### [Material provided]
----------

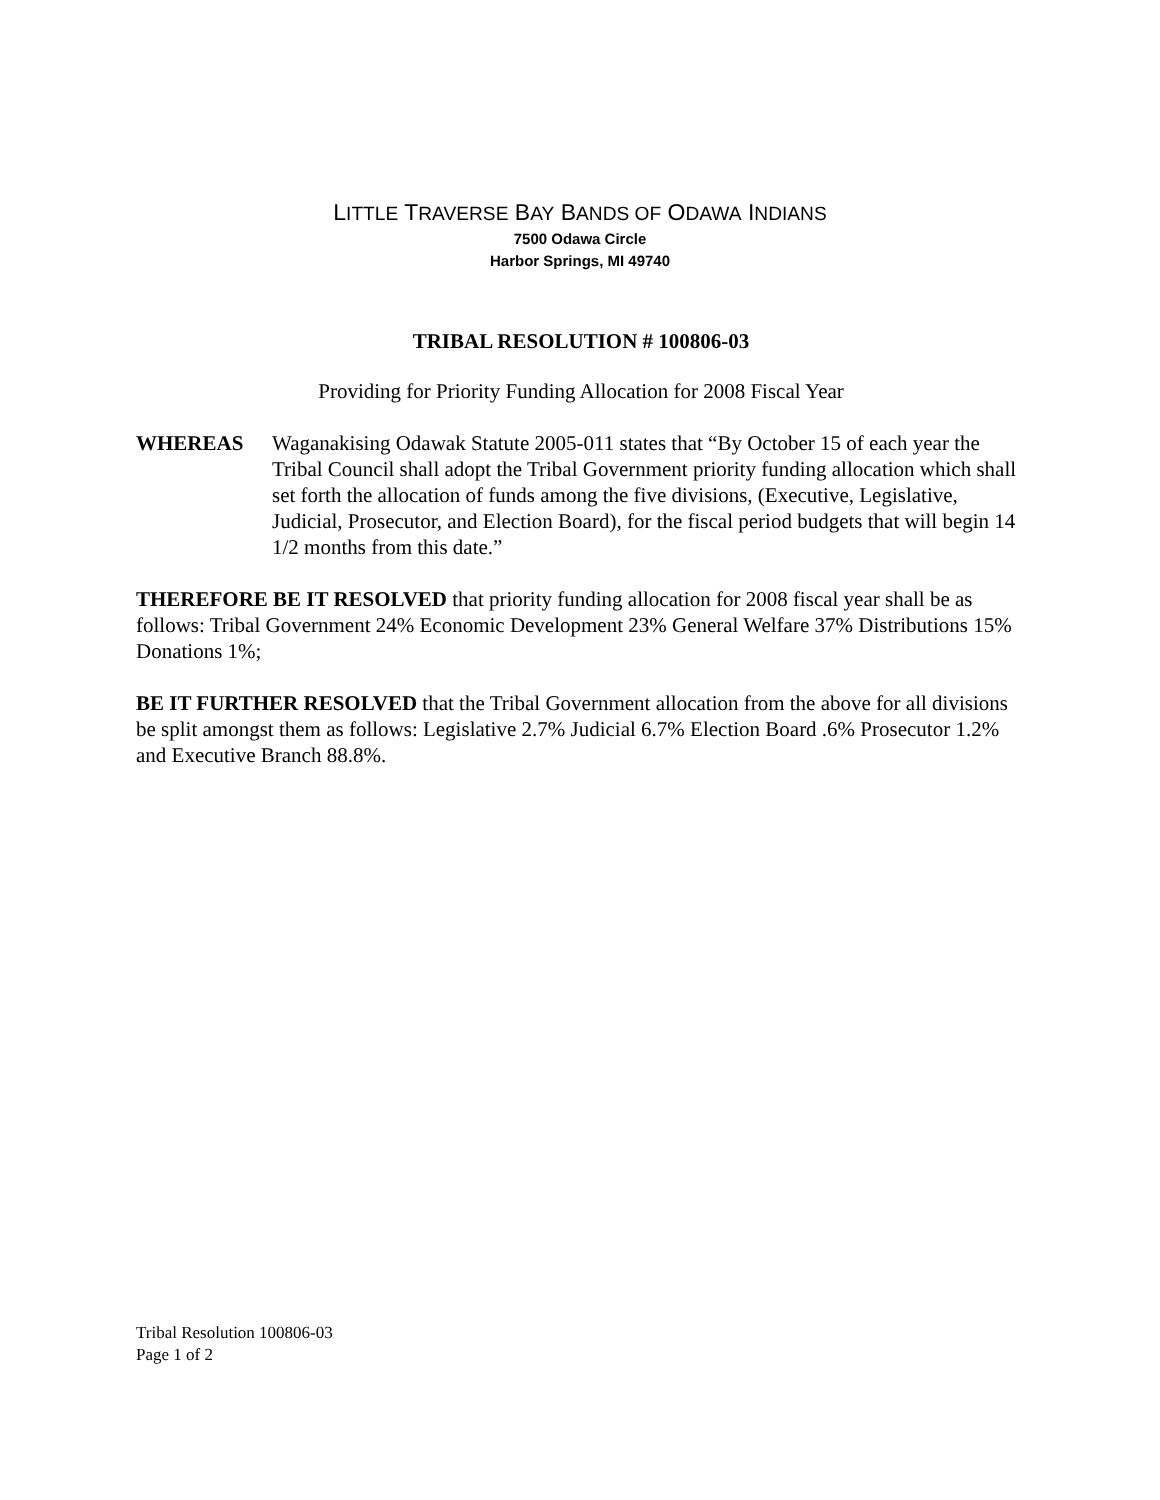LITTLE TRAVERSE BAY BANDS OF ODAWA INDIANS
7500 Odawa Circle
Harbor Springs, MI 49740
TRIBAL RESOLUTION # 100806-03
Providing for Priority Funding Allocation for 2008 Fiscal Year
WHEREAS Waganakising Odawak Statute 2005-011 states that “By October 15 of each year the Tribal Council shall adopt the Tribal Government priority funding allocation which shall set forth the allocation of funds among the five divisions, (Executive, Legislative, Judicial, Prosecutor, and Election Board), for the fiscal period budgets that will begin 14 1/2 months from this date.”
THEREFORE BE IT RESOLVED that priority funding allocation for 2008 fiscal year shall be as follows: Tribal Government 24% Economic Development 23% General Welfare 37% Distributions 15% Donations 1%;
BE IT FURTHER RESOLVED that the Tribal Government allocation from the above for all divisions be split amongst them as follows: Legislative 2.7% Judicial 6.7% Election Board .6% Prosecutor 1.2% and Executive Branch 88.8%.
Tribal Resolution 100806-03
Page 1 of 2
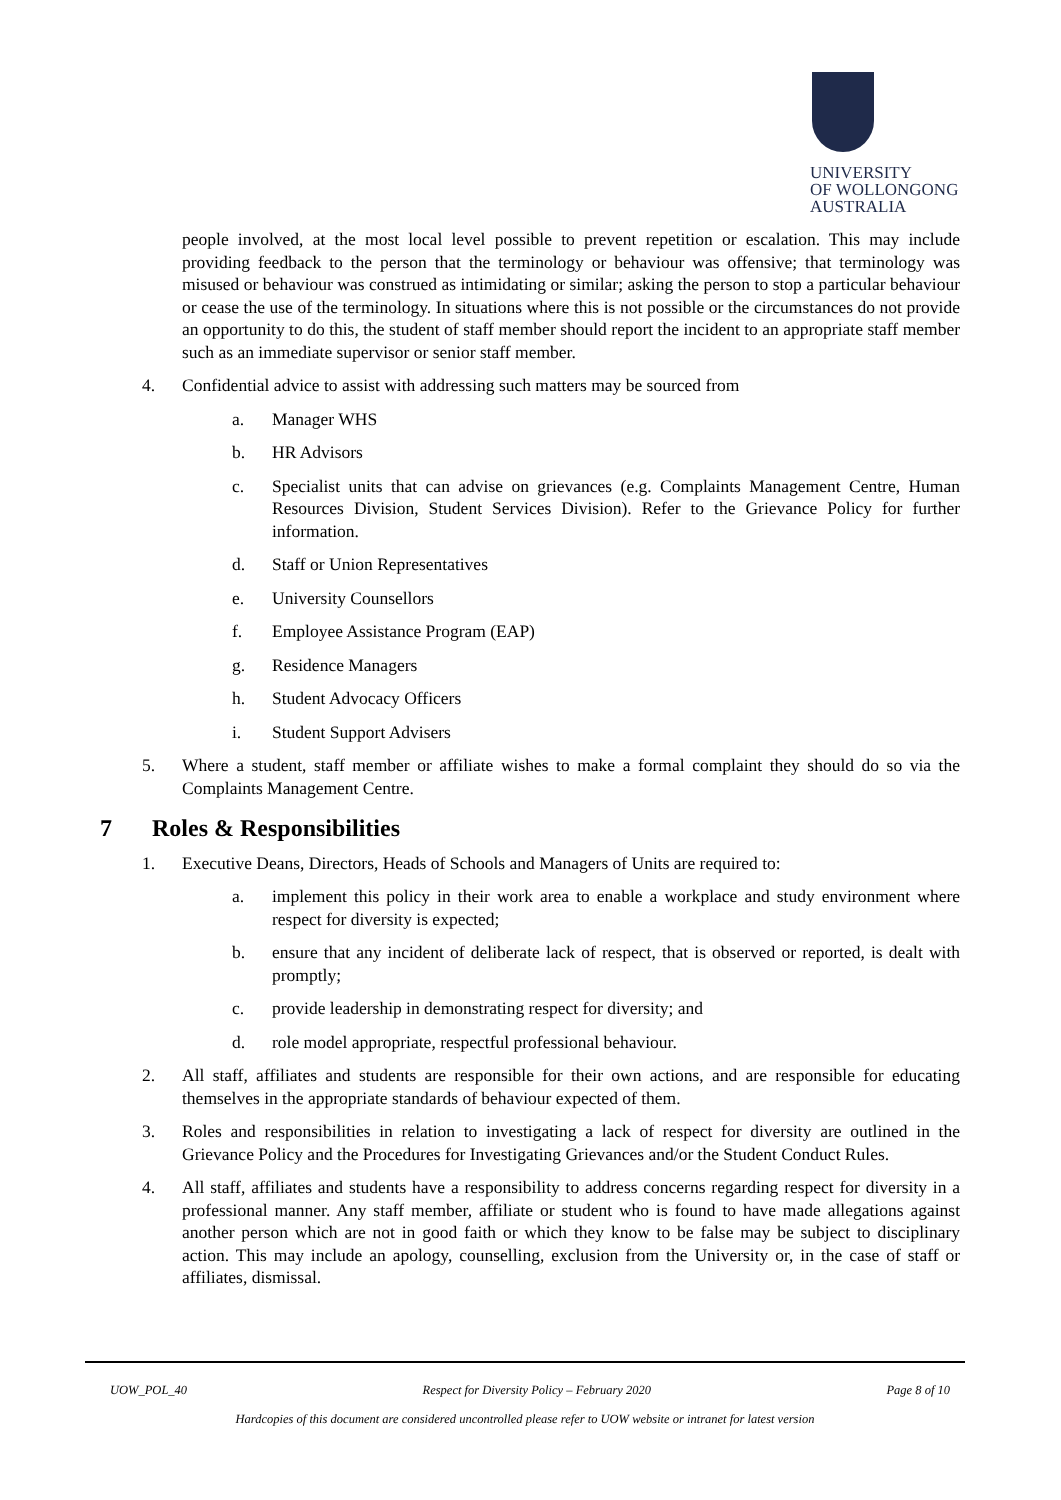UNIVERSITY
OF WOLLONGONG
AUSTRALIA
people involved, at the most local level possible to prevent repetition or escalation. This may include providing feedback to the person that the terminology or behaviour was offensive; that terminology was misused or behaviour was construed as intimidating or similar; asking the person to stop a particular behaviour or cease the use of the terminology. In situations where this is not possible or the circumstances do not provide an opportunity to do this, the student of staff member should report the incident to an appropriate staff member such as an immediate supervisor or senior staff member.
4. Confidential advice to assist with addressing such matters may be sourced from
a. Manager WHS
b. HR Advisors
c. Specialist units that can advise on grievances (e.g. Complaints Management Centre, Human Resources Division, Student Services Division). Refer to the Grievance Policy for further information.
d. Staff or Union Representatives
e. University Counsellors
f. Employee Assistance Program (EAP)
g. Residence Managers
h. Student Advocacy Officers
i. Student Support Advisers
5. Where a student, staff member or affiliate wishes to make a formal complaint they should do so via the Complaints Management Centre.
7 Roles & Responsibilities
1. Executive Deans, Directors, Heads of Schools and Managers of Units are required to:
a. implement this policy in their work area to enable a workplace and study environment where respect for diversity is expected;
b. ensure that any incident of deliberate lack of respect, that is observed or reported, is dealt with promptly;
c. provide leadership in demonstrating respect for diversity; and
d. role model appropriate, respectful professional behaviour.
2. All staff, affiliates and students are responsible for their own actions, and are responsible for educating themselves in the appropriate standards of behaviour expected of them.
3. Roles and responsibilities in relation to investigating a lack of respect for diversity are outlined in the Grievance Policy and the Procedures for Investigating Grievances and/or the Student Conduct Rules.
4. All staff, affiliates and students have a responsibility to address concerns regarding respect for diversity in a professional manner. Any staff member, affiliate or student who is found to have made allegations against another person which are not in good faith or which they know to be false may be subject to disciplinary action. This may include an apology, counselling, exclusion from the University or, in the case of staff or affiliates, dismissal.
UOW_POL_40 Respect for Diversity Policy – February 2020 Page 8 of 10
Hardcopies of this document are considered uncontrolled please refer to UOW website or intranet for latest version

----------

### [Work request]
Which of the lines above include the word "Election"? Copy each of them.

### [Answer for this exercise]
WHEREAS Waganakising Odawak Statute 2005-011 states that “By October 15 of each year the Tribal Council shall adopt the Tribal Government priority funding allocation which shall set forth the allocation of funds among the five divisions, (Executive, Legislative, Judicial, Prosecutor, and Election Board), for the fiscal period budgets that will begin 14 1/2 months from this date.”
BE IT FURTHER RESOLVED that the Tribal Government allocation from the above for all divisions be split amongst them as follows: Legislative 2.7% Judicial 6.7% Election Board .6% Prosecutor 1.2% and Executive Branch 88.8%.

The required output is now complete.